§ What to do
For the entries below, how many lines include the word "listen"? Give the figure and nothing more.

§ Input data
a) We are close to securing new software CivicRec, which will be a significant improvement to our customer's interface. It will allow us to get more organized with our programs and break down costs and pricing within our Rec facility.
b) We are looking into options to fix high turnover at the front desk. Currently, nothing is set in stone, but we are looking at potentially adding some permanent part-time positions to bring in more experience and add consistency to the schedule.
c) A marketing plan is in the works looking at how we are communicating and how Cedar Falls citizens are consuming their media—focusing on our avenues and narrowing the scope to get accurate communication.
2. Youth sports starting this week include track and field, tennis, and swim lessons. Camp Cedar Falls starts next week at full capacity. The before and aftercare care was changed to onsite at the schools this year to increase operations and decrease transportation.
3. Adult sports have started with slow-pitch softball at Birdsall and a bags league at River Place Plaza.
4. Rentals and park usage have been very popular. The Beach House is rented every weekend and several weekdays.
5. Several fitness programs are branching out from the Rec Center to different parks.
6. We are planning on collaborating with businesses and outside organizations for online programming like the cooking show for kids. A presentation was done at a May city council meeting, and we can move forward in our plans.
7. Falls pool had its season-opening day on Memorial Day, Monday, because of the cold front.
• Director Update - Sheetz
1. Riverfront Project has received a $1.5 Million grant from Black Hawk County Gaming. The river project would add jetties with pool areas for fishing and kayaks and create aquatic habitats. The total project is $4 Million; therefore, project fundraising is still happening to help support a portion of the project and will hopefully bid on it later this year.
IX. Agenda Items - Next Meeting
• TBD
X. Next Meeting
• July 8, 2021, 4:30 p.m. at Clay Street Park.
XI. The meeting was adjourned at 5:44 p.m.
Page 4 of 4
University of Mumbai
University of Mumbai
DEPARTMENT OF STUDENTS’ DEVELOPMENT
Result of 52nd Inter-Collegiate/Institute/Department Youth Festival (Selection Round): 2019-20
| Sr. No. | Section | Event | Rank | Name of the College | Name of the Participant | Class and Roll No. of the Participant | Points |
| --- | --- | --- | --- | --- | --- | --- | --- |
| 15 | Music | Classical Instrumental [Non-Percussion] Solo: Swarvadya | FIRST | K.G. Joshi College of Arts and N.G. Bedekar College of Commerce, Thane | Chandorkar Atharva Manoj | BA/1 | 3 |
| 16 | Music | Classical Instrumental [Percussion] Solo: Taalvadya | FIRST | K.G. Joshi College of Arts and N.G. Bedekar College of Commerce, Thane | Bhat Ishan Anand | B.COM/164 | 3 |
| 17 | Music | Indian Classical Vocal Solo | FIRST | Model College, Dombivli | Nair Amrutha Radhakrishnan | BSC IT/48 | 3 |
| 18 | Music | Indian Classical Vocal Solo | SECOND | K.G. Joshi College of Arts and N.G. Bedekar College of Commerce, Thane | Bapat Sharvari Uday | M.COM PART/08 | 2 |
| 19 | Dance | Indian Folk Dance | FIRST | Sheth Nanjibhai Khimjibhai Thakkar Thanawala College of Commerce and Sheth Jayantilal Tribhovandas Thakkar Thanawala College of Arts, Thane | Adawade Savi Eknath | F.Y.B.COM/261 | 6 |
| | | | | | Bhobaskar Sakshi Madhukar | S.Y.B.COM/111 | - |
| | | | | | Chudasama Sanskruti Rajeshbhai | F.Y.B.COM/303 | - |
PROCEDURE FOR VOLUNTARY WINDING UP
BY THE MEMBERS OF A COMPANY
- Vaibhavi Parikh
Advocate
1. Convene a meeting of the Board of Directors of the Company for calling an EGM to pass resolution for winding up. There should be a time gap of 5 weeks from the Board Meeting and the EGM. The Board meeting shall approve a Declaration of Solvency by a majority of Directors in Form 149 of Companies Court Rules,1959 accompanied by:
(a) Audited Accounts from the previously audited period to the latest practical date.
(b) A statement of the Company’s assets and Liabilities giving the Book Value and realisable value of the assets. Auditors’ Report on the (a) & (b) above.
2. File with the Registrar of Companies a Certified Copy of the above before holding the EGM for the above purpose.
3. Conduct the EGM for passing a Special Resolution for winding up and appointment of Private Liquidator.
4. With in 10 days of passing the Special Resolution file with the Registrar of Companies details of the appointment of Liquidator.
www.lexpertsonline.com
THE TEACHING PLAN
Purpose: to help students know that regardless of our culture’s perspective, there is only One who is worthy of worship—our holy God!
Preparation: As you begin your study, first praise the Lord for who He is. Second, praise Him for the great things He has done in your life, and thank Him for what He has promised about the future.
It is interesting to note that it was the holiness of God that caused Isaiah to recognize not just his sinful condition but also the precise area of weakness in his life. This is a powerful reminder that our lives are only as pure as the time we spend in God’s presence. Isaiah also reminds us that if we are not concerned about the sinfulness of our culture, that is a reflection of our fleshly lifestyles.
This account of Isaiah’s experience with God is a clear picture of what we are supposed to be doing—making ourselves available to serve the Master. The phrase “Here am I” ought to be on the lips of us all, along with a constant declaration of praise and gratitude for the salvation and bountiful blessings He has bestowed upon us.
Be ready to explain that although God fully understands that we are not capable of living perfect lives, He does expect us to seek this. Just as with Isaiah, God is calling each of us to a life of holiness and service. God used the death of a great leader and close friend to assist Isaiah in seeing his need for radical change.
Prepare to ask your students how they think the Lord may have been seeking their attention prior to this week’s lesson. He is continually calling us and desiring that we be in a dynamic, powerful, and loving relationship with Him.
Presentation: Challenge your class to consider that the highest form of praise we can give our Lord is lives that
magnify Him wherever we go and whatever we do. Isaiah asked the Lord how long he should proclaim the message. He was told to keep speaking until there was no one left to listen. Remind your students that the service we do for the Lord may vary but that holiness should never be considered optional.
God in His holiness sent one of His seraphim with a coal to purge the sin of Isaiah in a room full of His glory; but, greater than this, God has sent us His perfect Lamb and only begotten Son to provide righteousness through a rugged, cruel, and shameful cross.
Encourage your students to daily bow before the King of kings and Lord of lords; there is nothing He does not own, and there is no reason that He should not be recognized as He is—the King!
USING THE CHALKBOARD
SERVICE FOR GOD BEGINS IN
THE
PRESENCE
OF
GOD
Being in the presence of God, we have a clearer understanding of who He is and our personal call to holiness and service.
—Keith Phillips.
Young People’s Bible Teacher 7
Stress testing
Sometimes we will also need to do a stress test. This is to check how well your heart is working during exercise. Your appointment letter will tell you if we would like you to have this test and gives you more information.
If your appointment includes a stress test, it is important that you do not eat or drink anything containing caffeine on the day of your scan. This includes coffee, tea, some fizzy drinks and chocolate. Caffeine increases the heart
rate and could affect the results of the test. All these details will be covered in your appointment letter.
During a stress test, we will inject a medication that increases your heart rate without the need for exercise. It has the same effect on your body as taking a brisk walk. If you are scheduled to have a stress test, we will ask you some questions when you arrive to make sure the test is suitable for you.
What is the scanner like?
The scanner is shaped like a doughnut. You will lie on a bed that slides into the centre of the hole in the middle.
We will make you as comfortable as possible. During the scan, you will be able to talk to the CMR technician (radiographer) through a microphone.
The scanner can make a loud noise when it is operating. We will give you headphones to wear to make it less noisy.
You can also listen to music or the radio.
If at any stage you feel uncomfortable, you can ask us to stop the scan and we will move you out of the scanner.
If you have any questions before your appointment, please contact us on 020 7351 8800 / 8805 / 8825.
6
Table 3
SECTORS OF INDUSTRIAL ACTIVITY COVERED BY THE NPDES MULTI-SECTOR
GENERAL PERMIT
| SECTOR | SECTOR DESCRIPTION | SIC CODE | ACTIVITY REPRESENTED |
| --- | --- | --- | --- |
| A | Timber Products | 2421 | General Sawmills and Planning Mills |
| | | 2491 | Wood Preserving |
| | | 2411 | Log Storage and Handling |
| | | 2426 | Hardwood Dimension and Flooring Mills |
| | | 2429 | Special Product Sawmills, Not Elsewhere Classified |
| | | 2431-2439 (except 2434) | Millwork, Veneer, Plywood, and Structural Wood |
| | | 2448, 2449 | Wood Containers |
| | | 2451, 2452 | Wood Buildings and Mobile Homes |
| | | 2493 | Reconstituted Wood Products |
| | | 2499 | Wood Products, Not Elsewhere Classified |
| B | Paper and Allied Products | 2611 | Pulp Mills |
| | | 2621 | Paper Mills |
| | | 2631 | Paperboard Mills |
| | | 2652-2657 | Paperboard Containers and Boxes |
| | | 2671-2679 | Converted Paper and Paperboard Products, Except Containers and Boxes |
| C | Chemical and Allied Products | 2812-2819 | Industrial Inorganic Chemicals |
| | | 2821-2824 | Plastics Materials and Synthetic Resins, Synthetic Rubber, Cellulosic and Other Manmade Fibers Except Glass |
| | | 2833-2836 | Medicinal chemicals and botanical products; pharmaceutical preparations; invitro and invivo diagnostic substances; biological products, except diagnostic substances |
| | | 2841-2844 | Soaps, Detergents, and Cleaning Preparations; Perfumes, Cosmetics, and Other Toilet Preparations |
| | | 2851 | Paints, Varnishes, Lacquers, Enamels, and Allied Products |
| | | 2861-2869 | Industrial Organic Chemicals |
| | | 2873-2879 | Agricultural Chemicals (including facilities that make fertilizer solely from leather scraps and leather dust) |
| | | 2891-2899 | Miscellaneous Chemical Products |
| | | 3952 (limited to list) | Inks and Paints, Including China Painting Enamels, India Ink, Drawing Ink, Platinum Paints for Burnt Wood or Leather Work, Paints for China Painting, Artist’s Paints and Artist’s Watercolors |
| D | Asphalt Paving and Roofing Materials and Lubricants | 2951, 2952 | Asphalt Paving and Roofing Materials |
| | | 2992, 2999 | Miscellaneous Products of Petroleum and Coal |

§ Result for this task
2